Stored items:
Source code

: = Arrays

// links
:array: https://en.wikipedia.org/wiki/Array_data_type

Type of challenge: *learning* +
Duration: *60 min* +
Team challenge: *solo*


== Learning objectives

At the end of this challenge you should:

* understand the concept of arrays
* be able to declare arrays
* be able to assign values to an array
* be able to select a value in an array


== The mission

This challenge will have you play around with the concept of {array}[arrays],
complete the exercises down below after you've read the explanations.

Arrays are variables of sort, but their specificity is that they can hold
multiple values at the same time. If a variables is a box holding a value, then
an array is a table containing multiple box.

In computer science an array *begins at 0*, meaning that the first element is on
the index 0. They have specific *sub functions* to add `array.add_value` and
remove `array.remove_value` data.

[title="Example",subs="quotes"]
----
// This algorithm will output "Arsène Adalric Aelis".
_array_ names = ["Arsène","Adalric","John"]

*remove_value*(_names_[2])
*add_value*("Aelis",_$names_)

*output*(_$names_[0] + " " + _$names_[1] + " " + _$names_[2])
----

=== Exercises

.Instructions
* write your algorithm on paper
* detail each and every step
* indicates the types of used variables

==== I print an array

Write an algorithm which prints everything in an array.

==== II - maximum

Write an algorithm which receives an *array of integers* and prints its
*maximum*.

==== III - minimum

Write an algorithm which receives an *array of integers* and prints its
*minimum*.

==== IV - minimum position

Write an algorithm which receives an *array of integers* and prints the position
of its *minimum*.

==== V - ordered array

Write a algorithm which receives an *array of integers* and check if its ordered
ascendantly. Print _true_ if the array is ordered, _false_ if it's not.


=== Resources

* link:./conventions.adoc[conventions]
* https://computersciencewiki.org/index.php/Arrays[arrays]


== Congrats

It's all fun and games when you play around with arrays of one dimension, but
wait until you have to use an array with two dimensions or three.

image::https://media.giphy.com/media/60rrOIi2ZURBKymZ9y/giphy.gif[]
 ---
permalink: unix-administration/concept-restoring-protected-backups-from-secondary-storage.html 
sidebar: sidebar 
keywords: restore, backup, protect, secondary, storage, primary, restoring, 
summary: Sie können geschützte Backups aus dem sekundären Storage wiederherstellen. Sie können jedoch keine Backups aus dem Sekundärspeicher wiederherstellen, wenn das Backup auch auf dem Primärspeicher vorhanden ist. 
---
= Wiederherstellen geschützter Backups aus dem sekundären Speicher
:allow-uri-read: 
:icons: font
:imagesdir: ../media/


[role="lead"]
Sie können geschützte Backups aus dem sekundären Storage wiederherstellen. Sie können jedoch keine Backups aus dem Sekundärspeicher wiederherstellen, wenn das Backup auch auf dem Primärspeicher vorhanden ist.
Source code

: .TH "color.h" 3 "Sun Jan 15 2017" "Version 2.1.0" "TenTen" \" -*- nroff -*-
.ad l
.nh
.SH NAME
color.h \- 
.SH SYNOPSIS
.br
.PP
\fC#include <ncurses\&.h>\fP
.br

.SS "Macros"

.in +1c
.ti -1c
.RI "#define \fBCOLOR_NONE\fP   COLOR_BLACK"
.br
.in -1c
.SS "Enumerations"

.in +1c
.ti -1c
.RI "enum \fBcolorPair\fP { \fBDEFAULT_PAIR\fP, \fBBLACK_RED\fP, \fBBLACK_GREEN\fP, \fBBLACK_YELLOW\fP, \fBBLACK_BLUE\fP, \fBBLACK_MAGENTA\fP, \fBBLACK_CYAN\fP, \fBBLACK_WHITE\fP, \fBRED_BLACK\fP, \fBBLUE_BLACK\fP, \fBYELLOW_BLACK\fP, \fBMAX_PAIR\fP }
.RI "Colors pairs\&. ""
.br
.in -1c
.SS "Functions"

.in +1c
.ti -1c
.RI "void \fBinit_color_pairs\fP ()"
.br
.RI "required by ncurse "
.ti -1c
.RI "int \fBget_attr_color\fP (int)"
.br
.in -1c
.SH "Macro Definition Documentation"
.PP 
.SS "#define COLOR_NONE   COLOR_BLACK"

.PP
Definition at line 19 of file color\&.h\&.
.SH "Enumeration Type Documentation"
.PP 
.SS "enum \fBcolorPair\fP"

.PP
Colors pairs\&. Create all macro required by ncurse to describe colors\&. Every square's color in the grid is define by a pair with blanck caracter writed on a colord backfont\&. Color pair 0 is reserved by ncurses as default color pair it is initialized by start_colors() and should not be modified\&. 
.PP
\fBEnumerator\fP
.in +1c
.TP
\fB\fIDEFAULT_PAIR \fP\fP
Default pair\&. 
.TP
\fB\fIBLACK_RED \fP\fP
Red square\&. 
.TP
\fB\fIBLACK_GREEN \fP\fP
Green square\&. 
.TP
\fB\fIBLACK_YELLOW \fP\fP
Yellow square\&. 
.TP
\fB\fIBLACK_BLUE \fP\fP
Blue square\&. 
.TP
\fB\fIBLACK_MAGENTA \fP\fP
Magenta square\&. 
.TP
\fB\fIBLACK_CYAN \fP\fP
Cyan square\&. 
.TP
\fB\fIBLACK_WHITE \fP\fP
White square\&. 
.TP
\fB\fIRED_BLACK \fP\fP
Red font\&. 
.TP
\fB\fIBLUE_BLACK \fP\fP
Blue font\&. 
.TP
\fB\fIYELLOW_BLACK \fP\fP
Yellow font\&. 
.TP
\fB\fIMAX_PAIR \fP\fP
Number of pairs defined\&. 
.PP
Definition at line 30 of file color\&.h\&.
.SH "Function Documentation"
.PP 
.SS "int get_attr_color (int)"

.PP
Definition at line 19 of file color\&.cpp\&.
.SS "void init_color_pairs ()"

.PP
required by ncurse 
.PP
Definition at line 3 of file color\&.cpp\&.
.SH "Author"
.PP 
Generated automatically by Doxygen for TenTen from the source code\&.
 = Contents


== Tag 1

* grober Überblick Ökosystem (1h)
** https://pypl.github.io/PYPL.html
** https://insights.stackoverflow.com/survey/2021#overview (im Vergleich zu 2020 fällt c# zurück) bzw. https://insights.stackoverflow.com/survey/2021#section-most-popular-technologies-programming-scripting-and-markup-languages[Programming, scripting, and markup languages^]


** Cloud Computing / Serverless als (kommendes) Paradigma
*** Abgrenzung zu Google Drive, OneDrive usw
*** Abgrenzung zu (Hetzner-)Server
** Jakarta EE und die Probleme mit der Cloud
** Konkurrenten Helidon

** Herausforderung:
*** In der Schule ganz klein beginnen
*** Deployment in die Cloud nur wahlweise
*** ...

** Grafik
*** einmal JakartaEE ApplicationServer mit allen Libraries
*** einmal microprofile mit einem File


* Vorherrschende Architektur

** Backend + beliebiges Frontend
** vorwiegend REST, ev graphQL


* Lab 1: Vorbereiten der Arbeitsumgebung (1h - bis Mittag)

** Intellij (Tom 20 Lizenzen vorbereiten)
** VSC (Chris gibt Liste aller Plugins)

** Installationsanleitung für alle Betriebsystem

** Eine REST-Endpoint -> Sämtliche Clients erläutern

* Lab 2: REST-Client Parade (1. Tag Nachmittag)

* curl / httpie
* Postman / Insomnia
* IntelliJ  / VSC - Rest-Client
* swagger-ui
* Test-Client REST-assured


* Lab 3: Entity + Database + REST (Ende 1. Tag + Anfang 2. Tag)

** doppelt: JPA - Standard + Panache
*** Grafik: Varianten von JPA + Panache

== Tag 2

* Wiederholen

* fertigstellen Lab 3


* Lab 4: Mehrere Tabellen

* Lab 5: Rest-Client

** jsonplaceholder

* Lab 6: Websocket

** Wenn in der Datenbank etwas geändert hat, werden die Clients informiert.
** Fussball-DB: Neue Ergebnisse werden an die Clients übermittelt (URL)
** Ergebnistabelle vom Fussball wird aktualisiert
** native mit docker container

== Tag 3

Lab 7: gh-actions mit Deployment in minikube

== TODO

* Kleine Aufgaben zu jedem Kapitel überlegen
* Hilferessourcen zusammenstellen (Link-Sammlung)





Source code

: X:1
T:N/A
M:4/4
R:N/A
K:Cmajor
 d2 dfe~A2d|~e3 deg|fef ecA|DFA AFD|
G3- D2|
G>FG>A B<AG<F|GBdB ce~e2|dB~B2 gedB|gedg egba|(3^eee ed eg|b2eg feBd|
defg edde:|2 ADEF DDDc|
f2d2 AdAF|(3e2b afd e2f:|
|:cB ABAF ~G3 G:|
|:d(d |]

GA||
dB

## Exercise aim
Your answer consists solely of the lines from the top of the records above through the line that contains "an array is a table containing multiple box.", each echoed exactly.

## Exercise result
Source code

: = Arrays

// links
:array: https://en.wikipedia.org/wiki/Array_data_type

Type of challenge: *learning* +
Duration: *60 min* +
Team challenge: *solo*


== Learning objectives

At the end of this challenge you should:

* understand the concept of arrays
* be able to declare arrays
* be able to assign values to an array
* be able to select a value in an array


== The mission

This challenge will have you play around with the concept of {array}[arrays],
complete the exercises down below after you've read the explanations.

Arrays are variables of sort, but their specificity is that they can hold
multiple values at the same time. If a variables is a box holding a value, then
an array is a table containing multiple box.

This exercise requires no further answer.